Mastercard announced this week it is dropping the name from its logo “in select contexts.” The company, known for its credit cards, will bank on customers recognizing the brand solely by its interlocking red and yellow circles. The “Mastercard symbol” has been the company’s hallmark since 1968.


“With more than 80 percent of people spontaneously recognizing the Mastercard Symbol without the word ‘mastercard,’ we felt ready to take this next step in our brand evolution,” said Raja Rajamannar, chief marketing and communication officer at Mastercard, in a press release.

This move might be a smart one, says Gies Business Professor Yuqian Xu. She recently conducted research highlighting the popularity of digital payment methods, like China’s Alipay, which suggests increasing digital payment could lead to fewer credit card transactions.

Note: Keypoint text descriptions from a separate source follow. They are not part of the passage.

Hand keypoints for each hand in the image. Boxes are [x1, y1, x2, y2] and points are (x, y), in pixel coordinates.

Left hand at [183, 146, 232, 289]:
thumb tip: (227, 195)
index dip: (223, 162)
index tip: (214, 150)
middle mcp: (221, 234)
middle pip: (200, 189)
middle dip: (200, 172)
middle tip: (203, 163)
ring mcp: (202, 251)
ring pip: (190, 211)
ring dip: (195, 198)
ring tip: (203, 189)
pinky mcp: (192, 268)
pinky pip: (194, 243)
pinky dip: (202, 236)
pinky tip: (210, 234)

“By taking the word ‘card’ off their logo, we’re seeing Mastercard embrace this trend of consumers moving toward more digital payment methods. I think this is a smart move letting the public know they’re adjusting with technology,” said Xu, an assistant professor of business administration. “Eventually we’re going to see credit cards having a progressively smaller market share as digital payment methods grow.”

Xu co-authored a paper titled “The Impact of Mobile Payment Channel on Consumer Consumption: Evidence from Alipay.” Her research shows consumers spent more money when adopting a digital payment method, but less of that money was spent with physical credit cards. In fact, Xu the amount of money charged to physical credit cards decreases by around 3.9% after the Alipay adoption.

“Credit card companies need to view the move toward digital payments as an opportunity for them, instead of as competition,” Xu said. “Traditional credit card companies have a large market share already, so if they increase their digital payment capabilities, they’ll be able to keep their original customers and acquire new ones as well.”

Mastercard acknowledges the changing financial landscape as they become the first major credit card company to remove the name from their logo. In their news release announcing the change, the company refers to itself as a “digital payment company.” Now with this major logo change, they’re banking on the fact that consumers view them the same way.